The researchers also found that children with two obese parents were three times as likely to fail a problem-solving test than other children.
How It Happened, and What It Means
The researchers drew their conclusions from a large study that enrolled about 5,000 women in upstate New York who had given birth within the previous four months. The study collected weight and height information of the parents that the researchers used to determine each parent’s body mass index (BMI).
The research team then used a screening tool called the Ages & Stages Questionnaire to assess the children’s development over a three-year period. In all, they conducted seven tests on the children, with the first one occurring at 4 months of age and continuing through the age of 3.
The reduction in fine motor skills among parents of obese mothers was similar among boys and girls, and the researchers noted a “significant increased risk of failing the personal-social domain” among all children – excluding twins – of obese fathers.
While the evidence is alarming, the reasons behind the slower development among children of obese parents remain something of a mystery. Animal studies suggest that inflammation, more prevalent among those with a higher BMI, may be to blame.

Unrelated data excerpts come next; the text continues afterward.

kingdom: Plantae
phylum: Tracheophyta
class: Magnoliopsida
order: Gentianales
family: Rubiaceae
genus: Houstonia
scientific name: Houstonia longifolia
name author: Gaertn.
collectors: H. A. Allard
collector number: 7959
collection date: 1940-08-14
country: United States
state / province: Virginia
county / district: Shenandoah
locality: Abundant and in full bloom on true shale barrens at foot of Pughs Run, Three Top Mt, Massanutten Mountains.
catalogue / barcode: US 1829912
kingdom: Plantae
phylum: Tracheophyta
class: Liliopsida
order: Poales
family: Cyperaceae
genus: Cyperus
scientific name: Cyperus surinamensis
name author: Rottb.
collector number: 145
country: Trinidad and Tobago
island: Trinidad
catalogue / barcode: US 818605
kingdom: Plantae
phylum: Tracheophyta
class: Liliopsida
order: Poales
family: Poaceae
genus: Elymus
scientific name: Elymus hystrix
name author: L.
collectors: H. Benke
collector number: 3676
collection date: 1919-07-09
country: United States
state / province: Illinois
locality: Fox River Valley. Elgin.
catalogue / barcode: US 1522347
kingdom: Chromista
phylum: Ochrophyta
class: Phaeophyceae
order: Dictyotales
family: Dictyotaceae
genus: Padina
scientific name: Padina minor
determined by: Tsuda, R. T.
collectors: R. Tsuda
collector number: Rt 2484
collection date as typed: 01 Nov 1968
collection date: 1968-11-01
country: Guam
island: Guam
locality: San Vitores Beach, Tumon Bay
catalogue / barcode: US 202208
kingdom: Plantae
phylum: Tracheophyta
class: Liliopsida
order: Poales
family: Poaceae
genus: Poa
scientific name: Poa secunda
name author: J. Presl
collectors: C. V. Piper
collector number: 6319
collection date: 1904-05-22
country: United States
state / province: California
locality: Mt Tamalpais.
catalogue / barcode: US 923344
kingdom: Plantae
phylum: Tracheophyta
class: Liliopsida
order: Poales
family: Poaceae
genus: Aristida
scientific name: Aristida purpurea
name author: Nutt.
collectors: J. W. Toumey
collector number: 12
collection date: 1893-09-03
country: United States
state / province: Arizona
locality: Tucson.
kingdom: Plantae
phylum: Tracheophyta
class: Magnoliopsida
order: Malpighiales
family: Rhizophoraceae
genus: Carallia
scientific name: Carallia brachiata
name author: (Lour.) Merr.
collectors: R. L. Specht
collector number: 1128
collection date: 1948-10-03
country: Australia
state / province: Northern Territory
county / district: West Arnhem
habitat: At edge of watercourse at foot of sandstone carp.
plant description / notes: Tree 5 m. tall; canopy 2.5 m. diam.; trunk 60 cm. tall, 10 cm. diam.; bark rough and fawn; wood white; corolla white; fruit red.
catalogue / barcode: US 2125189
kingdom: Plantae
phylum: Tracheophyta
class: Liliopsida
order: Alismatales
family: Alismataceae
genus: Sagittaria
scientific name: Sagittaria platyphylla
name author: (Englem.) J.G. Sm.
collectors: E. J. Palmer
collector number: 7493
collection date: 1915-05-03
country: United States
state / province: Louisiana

Other studies suggest that changes to a father’s sperm “could have downstream impact,” according to the study.
While future studies may shed more light on the exact cause-and-effect relationship, the current results cast an ominous light on the health of the population – about one in five pregnant women is obese, report the study authors.
The “findings emphasize the importance of family information when screening child development as, if replicated elsewhere, such information may help inform closer monitoring or earlier intervention,” conclude the researchers.